What is required: Please print exactly the lines below, from the start of the material up to and including the line with "right elbow: (778, 1339)", but none of the pictures.

Available data:
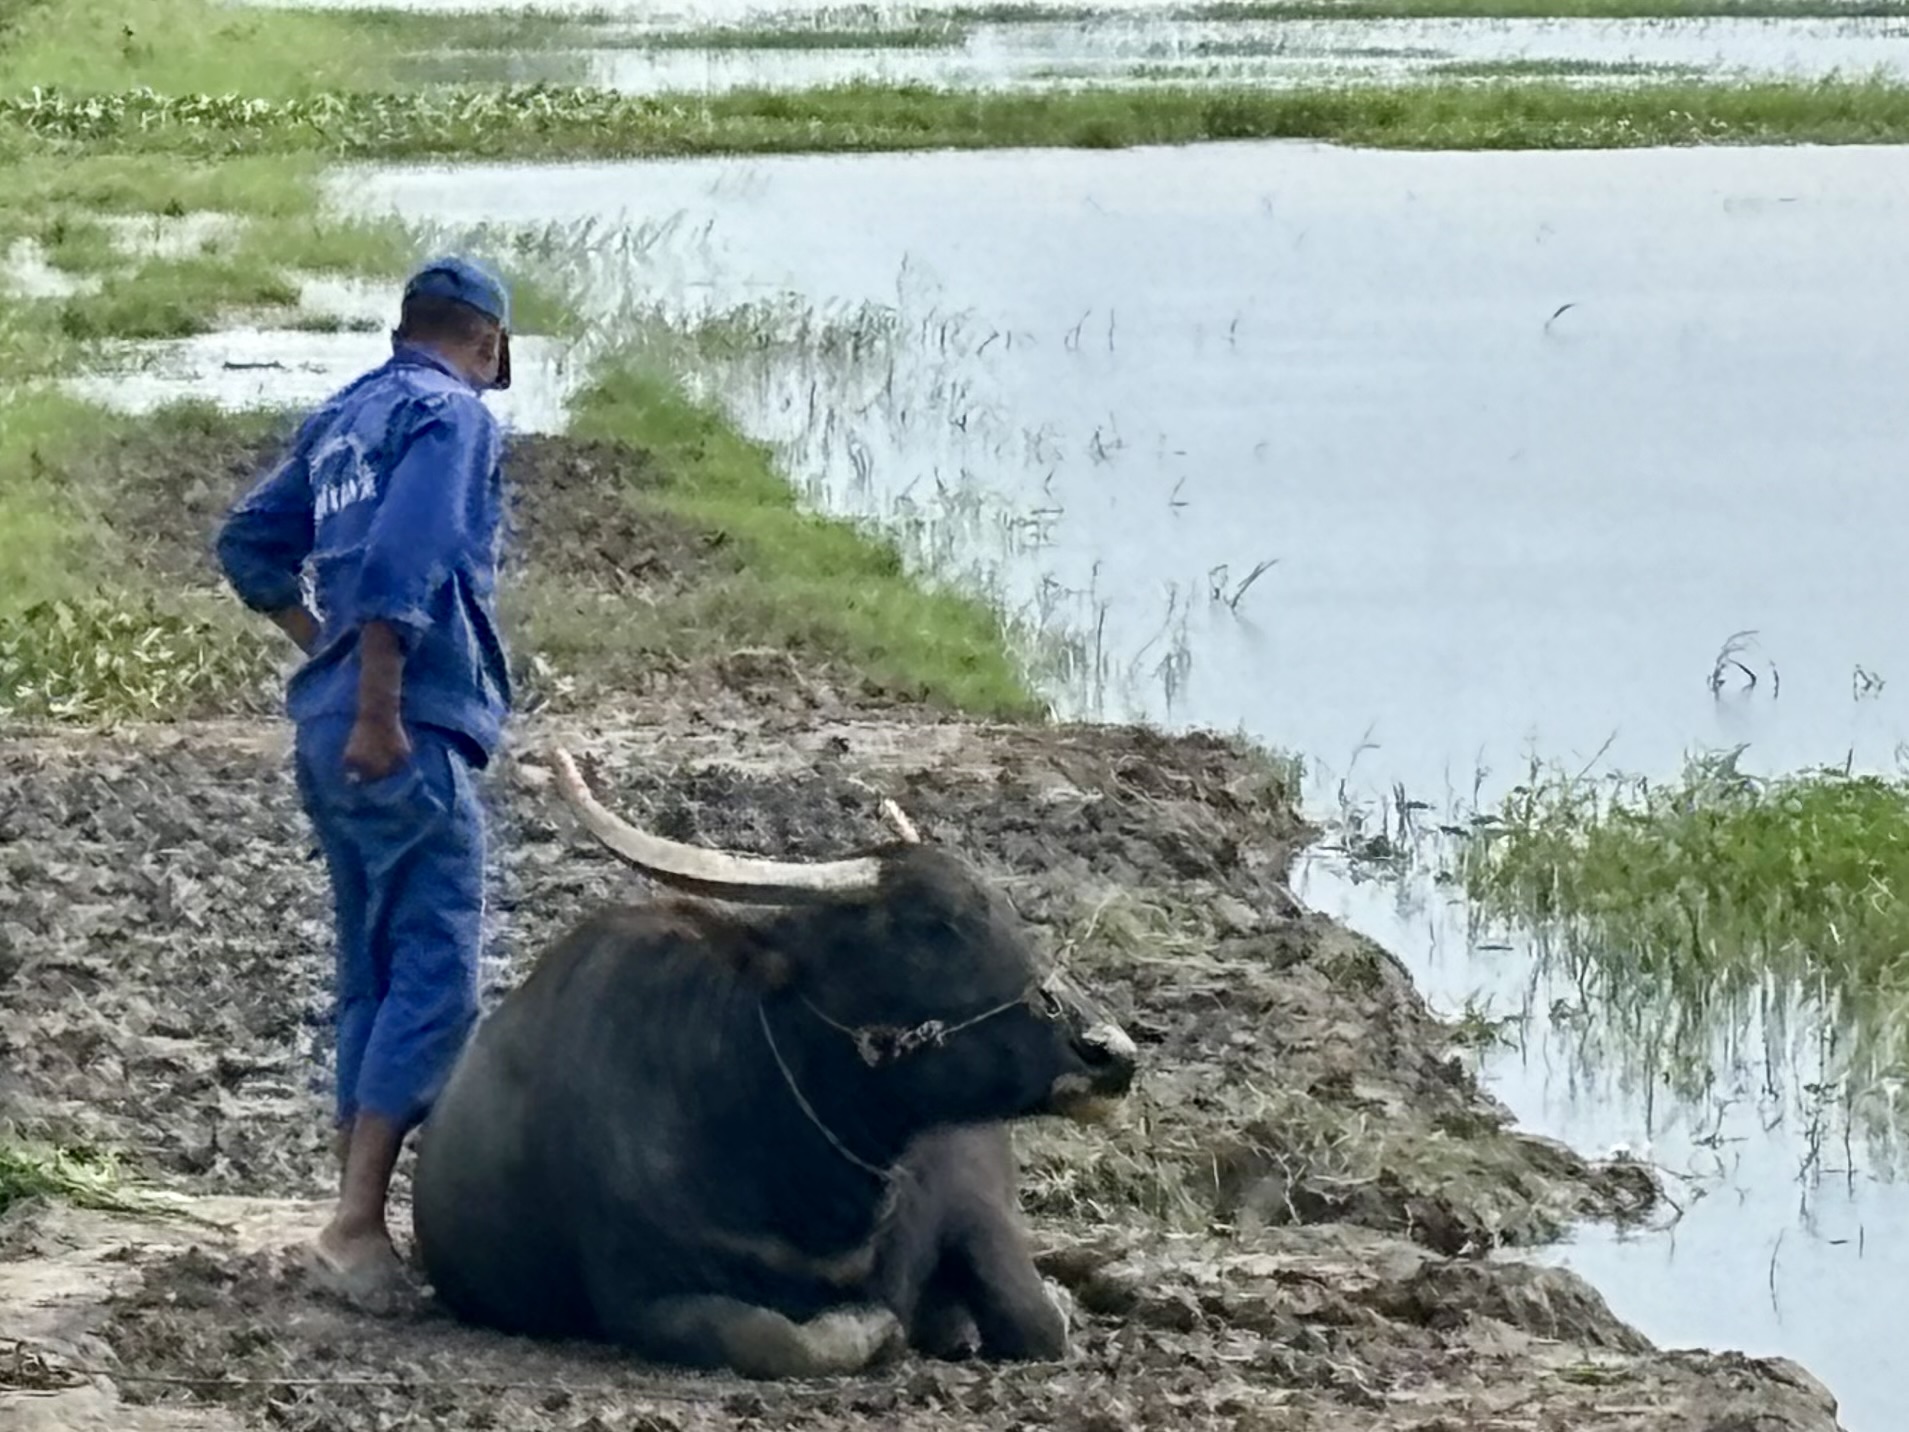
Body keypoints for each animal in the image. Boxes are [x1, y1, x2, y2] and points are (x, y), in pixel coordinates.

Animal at [410, 748, 1139, 1378]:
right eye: (929, 926)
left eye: (1004, 910)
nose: (1110, 1050)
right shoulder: (641, 1296)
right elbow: (778, 1339)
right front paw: (876, 1328)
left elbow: (1033, 1321)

Result of this task:
Body keypoints for each animal in the image. Boxes are [x1, y1, x2, y2] and points are (x, y), in pixel coordinates.

Animal at [410, 748, 1139, 1378]:
right eye: (929, 926)
left eye: (1004, 910)
nose: (1110, 1050)
right shoulder: (641, 1296)
right elbow: (778, 1339)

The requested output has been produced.